In India, LGBT people in the food business may be less open, and this regressive ruling might force them to be even more discreet. Yet there have always been lots of LGBT people involved in Indian food, like a well-known food writer who multiple reliable sources have told me was gay, but since he lived well before the relative openness of recent years, never really came out. One of the first really stylish small restaurants I encountered in Bangalore was run by a gay couple and a lesbian chef runs some of the best restaurants in the country. I haven’t been to Salem in a while, but if I do go, I’ll make sure to eat at the Menmai Arusuvai Idli Kadai which has been set up by a transgender community group and has been such a hit they plan to start a chain.
Lathika George, in her book The Suriani Kitchen, writes about Missy, an Anglo-Indian lady famous in the Syrian-Christian community in Kerala in the 1940s for her cooking skills. She travelled, teaching how to make her delicacies and usually stayed in the local convent, since she was a devout Christian. One night when she didn’t respond to knocking at her door, a young nun peeped through the keyhole and “spied Missy hurriedly pulling a dress over her head, turning then to reveal she was actually a man.” What happened to Missy isn’t told, but her memory survives in her recipes which George passes on, like for instance Molaga Chertha Mooriyerchi Chops, steaks marinated in tamarind, jaggery and pepper.
Since many LGBT people live with families and can’t bring partners or friends home, restaurants and cafes become particularly important as places to meet. The Gaybombay support group started off 14 years back with a group of men meeting informally in McDonald’s, which had just opened in the city.

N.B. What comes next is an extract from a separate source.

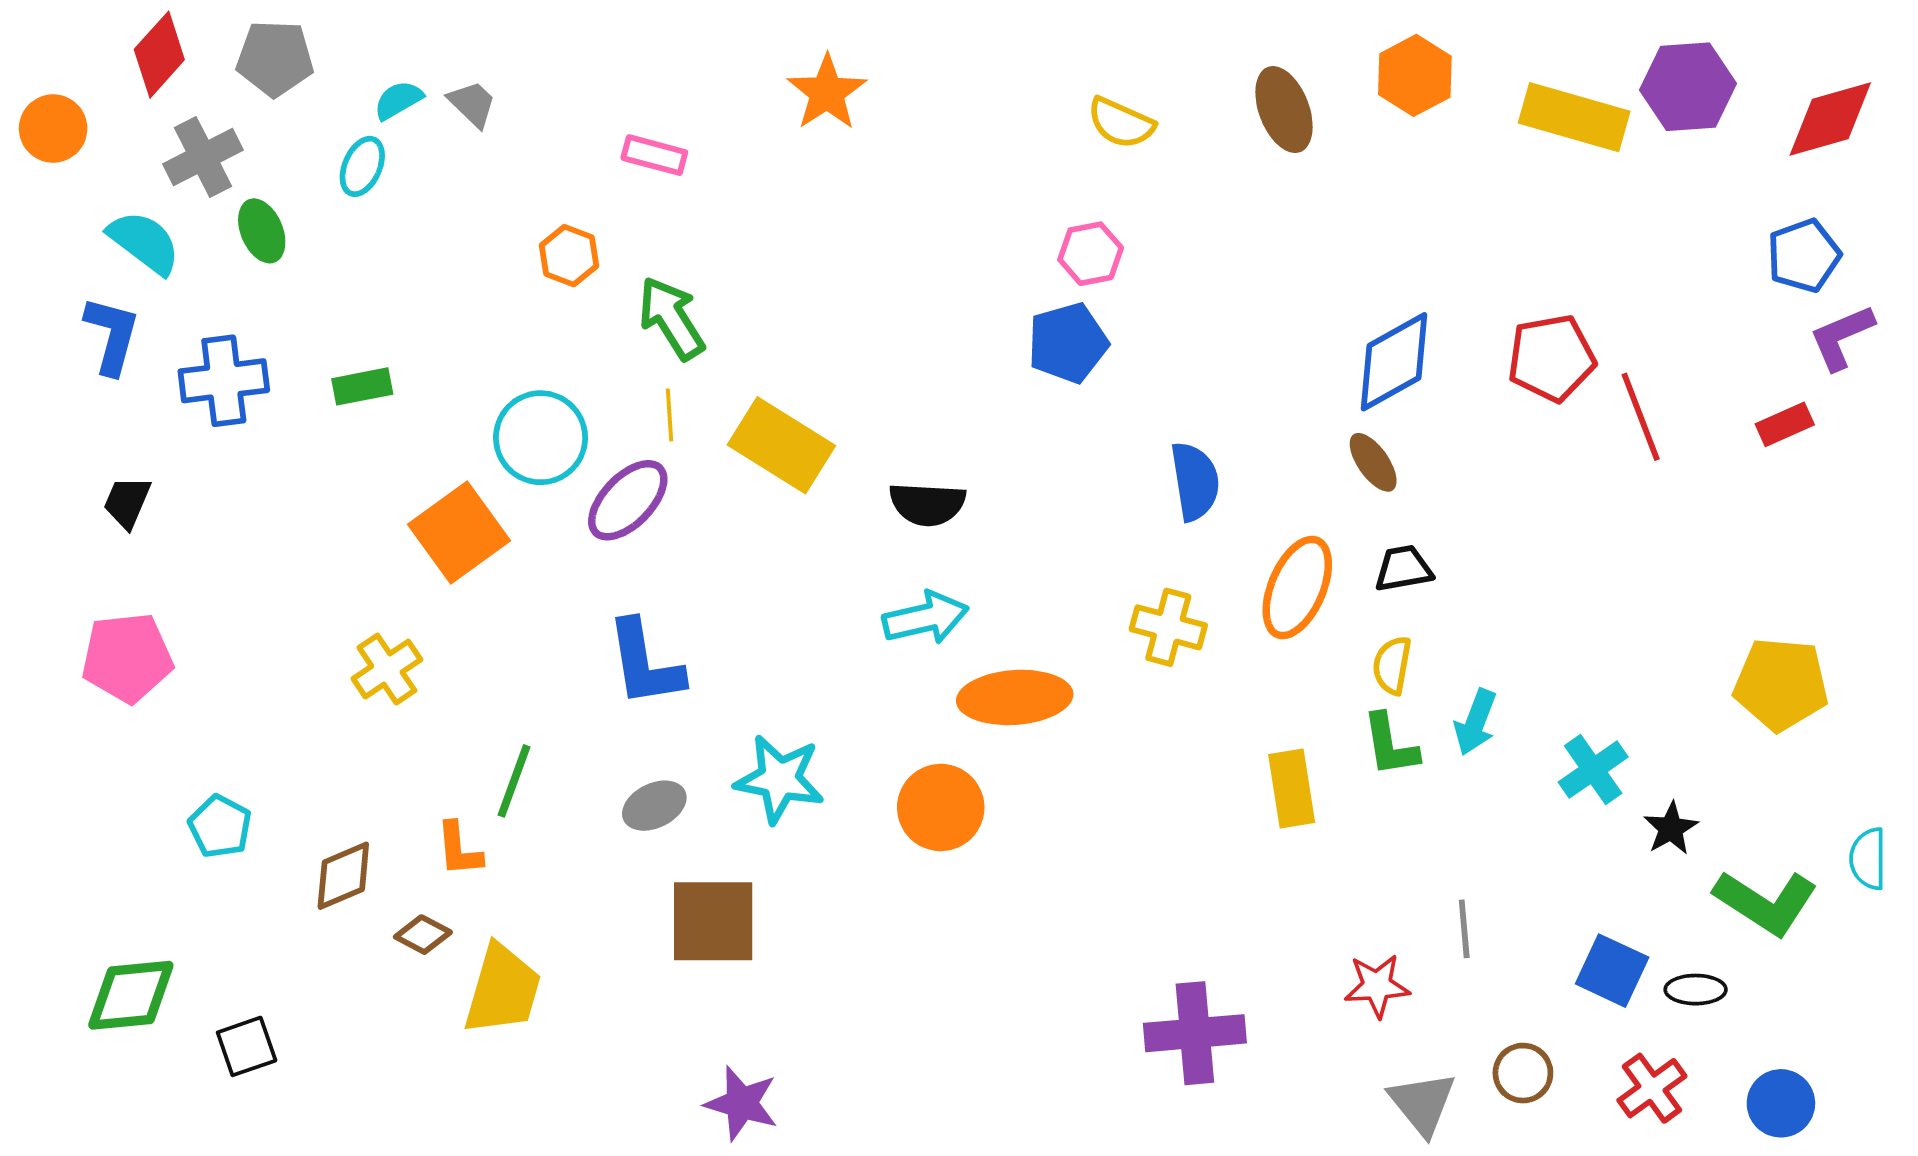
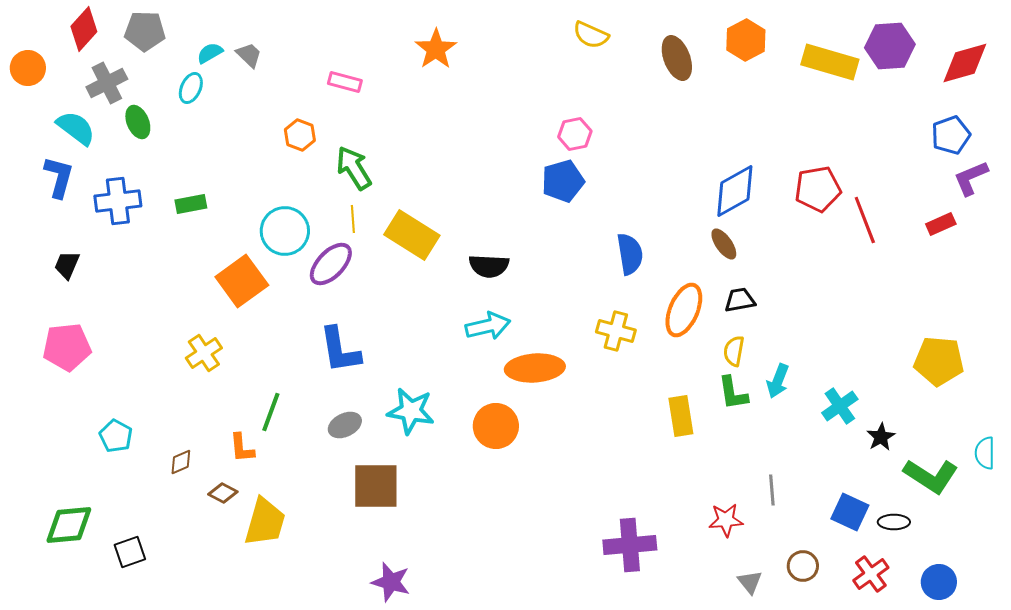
yellow semicircle: (1121, 123) -> (591, 35), moved
brown diamond: (343, 876) -> (181, 462), size x0.7
gray triangle: (1422, 1103) -> (750, 582), size x0.7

It wasn’t the fast food that was the attraction, but the fact that it was cheap, easy to access and even had a nice family vibe, that mattered for a group that wanted to show that being gay wasn’t something sleazy, but just as regular as anything else.

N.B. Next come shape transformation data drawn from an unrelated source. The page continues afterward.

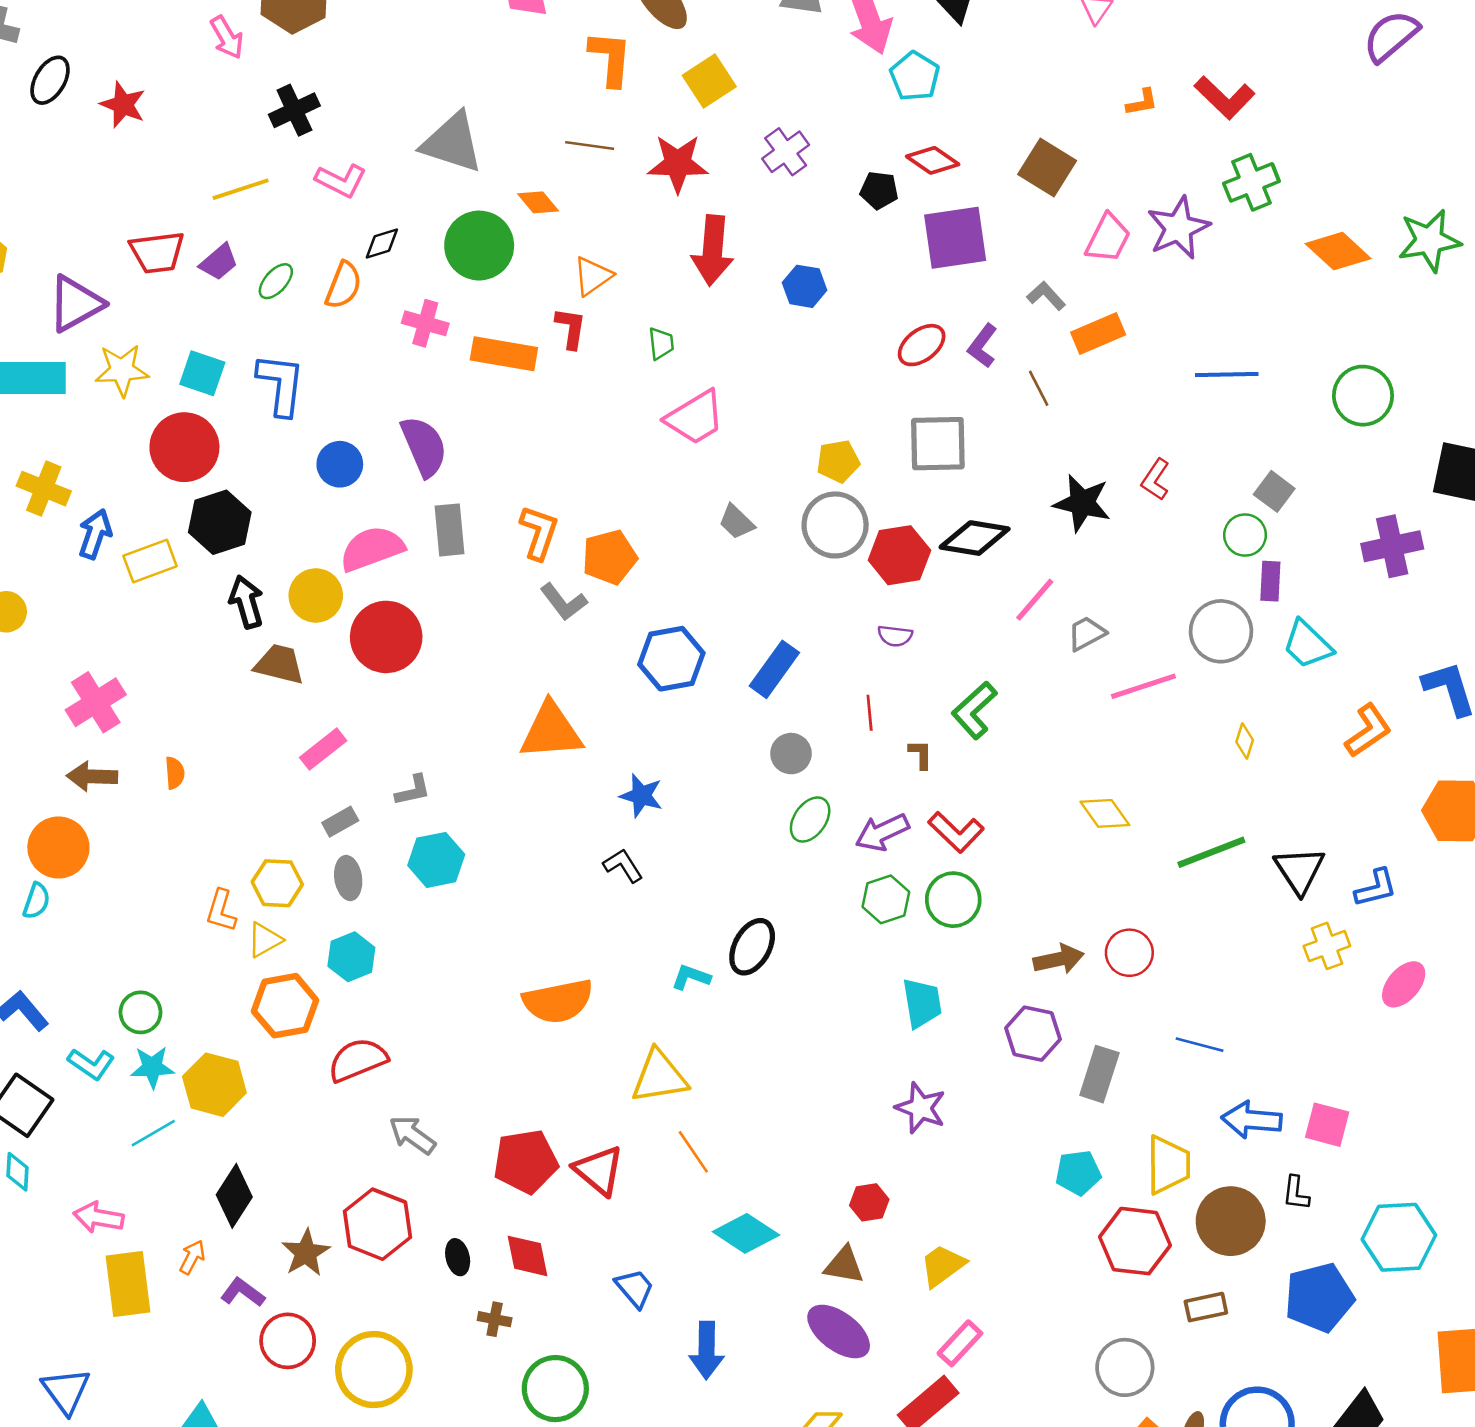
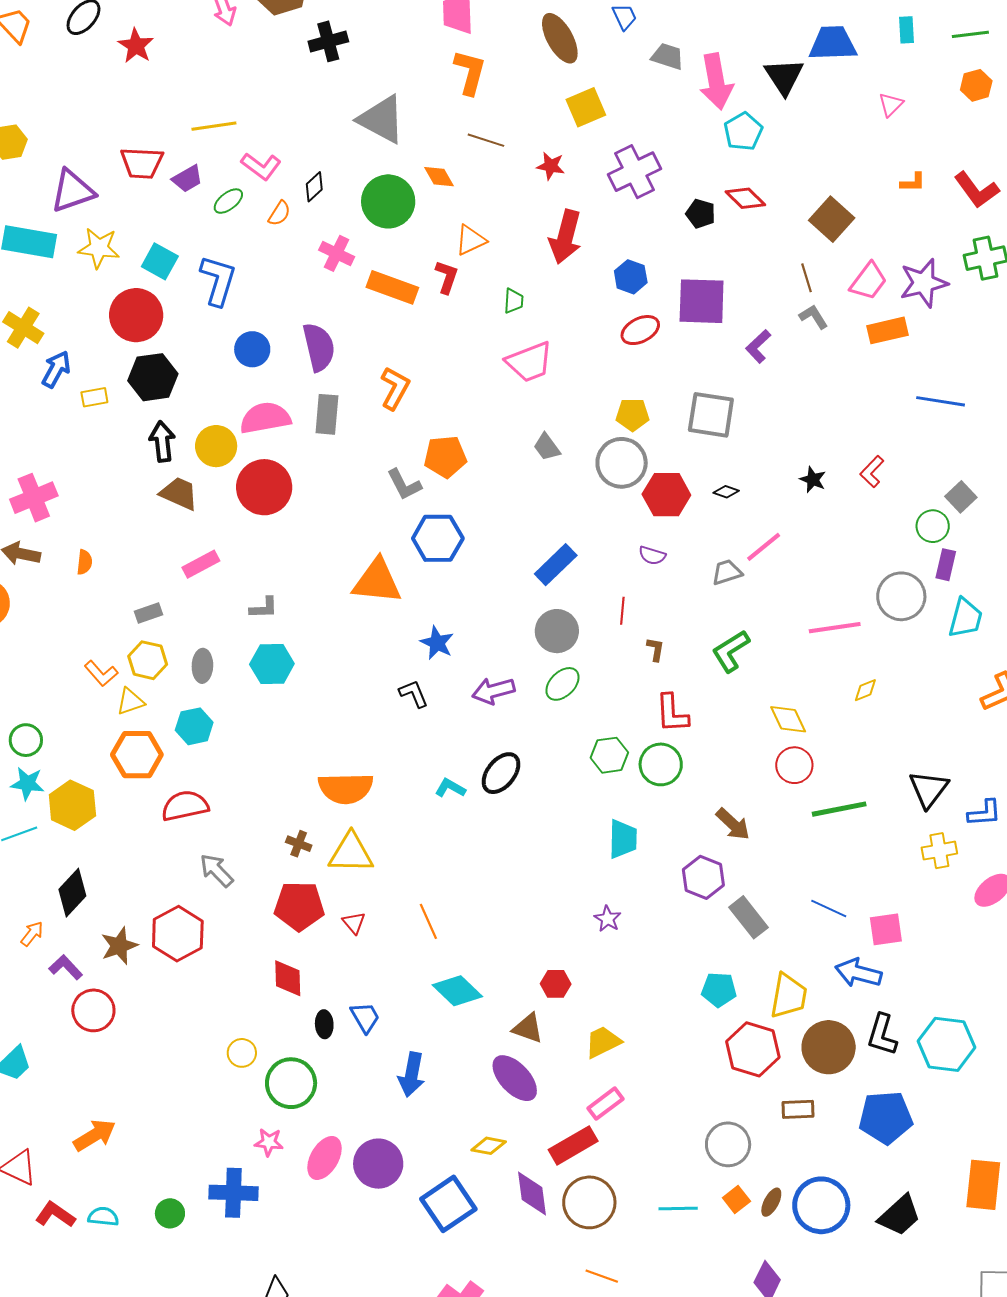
orange L-shape: (610, 58) -> (470, 72), moved
black cross: (294, 110) -> (328, 41), moved
purple cross: (786, 152) -> (635, 172), size x1.4
red star: (678, 164) -> (551, 166), size x0.6
pink L-shape: (341, 181) -> (261, 166), moved
purple square: (955, 238) -> (702, 301), moved
black diamond: (382, 244) -> (314, 187), turned -36
orange semicircle: (343, 285) -> (279, 213), size x0.7
orange rectangle: (1098, 333) -> (888, 330), moved
red ellipse: (922, 345) -> (640, 330), moved
brown line: (1039, 388) -> (807, 278), moved
black star: (1082, 503) -> (813, 480), size x0.6
orange L-shape: (539, 532) -> (395, 388), moved
black diamond: (975, 538) -> (726, 492), size x0.5
yellow rectangle: (150, 561) -> (94, 397), size x0.7
gray trapezoid: (1086, 633) -> (727, 572), moved
cyan trapezoid: (1307, 644) -> (965, 618), turned -129
blue hexagon: (671, 659) -> (438, 538), moved
green L-shape: (974, 710) -> (731, 651), moved
yellow diamond: (1245, 741) -> (865, 690), moved, turned 40
gray circle: (791, 754) -> (557, 631), size x1.4
gray rectangle: (340, 822) -> (149, 613), moved
purple arrow: (882, 832) -> (493, 691), moved
red L-shape: (956, 832) -> (672, 713), turned 33
green line: (1211, 852) -> (839, 809), moved
orange L-shape: (221, 911) -> (101, 673), turned -68
red circle: (1129, 953) -> (794, 765), moved
brown arrow: (1059, 959) -> (733, 824), turned 45
gray rectangle: (1099, 1074) -> (748, 917), turned -66
yellow triangle: (659, 1077) -> (351, 853), moved
purple star: (921, 1108) -> (608, 919), size x0.7
pink square: (1327, 1125) -> (886, 929), moved, turned -33
red triangle: (599, 1170) -> (354, 923), size x0.6
black L-shape: (1296, 1193) -> (882, 1035), size x1.5
cyan hexagon: (1399, 1237) -> (946, 1044), moved
black ellipse: (458, 1257) -> (324, 1024), moved
brown cross: (495, 1319) -> (299, 844), moved
yellow circle: (374, 1370) -> (242, 1053), moved, size x0.5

Over the years, many restaurants, cafes and bars have hosted LGBT meetings – United Coffee House in Delhi was one of the very first – and it was heartening to hear how one Mumbai bar, after the Supreme Court decision, waived some charges that a LGBT group owed them for the event as a sign of support. Another supportive brand was Amul which did a congratulatory hoarding after the positive Delhi High Court ruling in 2009 and a commiserating one now. But as always for LGBT people, it’s the food cooked and eaten at home that has been the most important. ‘Feeding Lesbigay Families’ is a fascinating study by Christopher Carrington that studies food interactions of gay and lesbian couples in the US to show not just how similar they are to straight couples, but also to illuminate aspects of straight relationships, like the often unexpressed inequalities in food shopping, cooking and consumption. And at the start of the essay he quotes an epigram he found in the kitchen of a lesbian family: “Life’s riches other rooms adorn. But in a kitchen, home is born.”